Even so, Merck said it was able to affirm its full-year 2013 profit outlook of $3.45 to $3.55 per share, excluding special items, because of aggressive cost controls. It earned $3.82 per share last year.
"We are managing our costs in order for us to meet our bottom line (earnings) guidance," Chief Executive Officer Kenneth Frazier said in a conference call with analysts.
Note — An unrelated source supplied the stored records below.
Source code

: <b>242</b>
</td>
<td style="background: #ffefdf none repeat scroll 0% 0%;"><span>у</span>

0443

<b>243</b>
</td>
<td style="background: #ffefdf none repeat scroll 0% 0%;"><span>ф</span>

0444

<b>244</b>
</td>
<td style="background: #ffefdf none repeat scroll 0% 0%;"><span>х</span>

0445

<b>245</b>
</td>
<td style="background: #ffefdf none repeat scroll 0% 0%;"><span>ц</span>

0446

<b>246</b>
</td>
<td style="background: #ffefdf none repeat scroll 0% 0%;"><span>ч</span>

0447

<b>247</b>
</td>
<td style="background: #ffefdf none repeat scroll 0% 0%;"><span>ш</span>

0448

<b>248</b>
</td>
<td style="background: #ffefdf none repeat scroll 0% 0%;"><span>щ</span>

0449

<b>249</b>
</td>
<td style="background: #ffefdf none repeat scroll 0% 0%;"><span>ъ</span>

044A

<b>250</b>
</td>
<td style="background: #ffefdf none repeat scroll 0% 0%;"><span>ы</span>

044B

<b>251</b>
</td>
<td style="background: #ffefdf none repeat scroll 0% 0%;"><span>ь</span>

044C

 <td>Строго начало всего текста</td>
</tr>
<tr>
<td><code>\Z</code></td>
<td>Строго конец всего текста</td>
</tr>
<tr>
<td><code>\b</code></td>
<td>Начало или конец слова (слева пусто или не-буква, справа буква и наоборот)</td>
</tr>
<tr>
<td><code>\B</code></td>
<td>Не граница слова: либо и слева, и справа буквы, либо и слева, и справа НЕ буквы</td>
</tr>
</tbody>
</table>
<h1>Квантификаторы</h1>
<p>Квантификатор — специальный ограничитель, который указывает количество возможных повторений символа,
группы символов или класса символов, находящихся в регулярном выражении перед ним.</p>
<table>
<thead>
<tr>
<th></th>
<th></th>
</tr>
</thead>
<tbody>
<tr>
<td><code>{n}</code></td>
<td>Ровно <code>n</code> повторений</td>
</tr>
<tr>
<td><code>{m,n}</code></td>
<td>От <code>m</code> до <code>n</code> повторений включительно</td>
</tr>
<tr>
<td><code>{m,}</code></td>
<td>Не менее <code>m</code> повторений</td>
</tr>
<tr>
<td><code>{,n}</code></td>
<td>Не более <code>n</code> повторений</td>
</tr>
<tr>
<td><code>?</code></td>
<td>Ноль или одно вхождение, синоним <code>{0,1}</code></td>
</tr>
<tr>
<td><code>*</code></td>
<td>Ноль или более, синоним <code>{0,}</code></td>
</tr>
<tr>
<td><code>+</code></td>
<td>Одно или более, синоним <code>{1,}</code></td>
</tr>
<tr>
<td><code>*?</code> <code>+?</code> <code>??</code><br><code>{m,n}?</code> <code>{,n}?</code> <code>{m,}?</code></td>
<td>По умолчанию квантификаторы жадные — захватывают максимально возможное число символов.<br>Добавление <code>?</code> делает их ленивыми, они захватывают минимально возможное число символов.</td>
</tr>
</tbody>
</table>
Animal health sales fell 2 percent to $851 million, hurt by weak demand for swine products. Sales of consumer care products, which range from Dr. Scholl's foot pads to Coppertone sunscreen, dropped 11 percent to $490 million due to the termination in China of distribution arrangements and returns from those distributors.
Combined sales of diabetes treatment Januvia and a related combination drug called Janumet rose 5 percent to $1.5 billion, a rebound from a 1 percent decline in the prior quarter. But overseas sales of Januvia fell 5 percent.
Sales of arthritis drug Remicade rose 2 percent to $527 million. Gardasil, a vaccine to prevent cervical cancer and other diseases caused by human papillomavirus, was a bright spot in the earnings report. Its sales rose 18 percent to $383 million, helped by strong continued vaccination in males and increasing use in Latin America.
Merck shares were down 0.3 percent at $48.18 in early trading.